■ Problem to work on:
In the entries below, identify every line with the string "right" and copy it.

■ Given records:
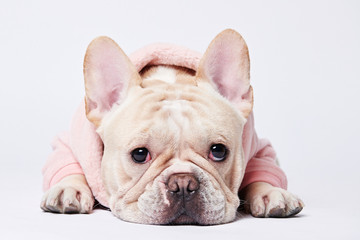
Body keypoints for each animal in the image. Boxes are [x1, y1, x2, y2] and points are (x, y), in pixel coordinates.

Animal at [40, 29, 304, 224]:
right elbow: (68, 165)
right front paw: (68, 189)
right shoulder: (67, 143)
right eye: (139, 154)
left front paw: (270, 192)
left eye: (219, 151)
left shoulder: (260, 148)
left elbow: (264, 170)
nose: (183, 183)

■ Result of the exercise:
right elbow: (68, 165)
right front paw: (68, 189)
right shoulder: (67, 143)
right eye: (139, 154)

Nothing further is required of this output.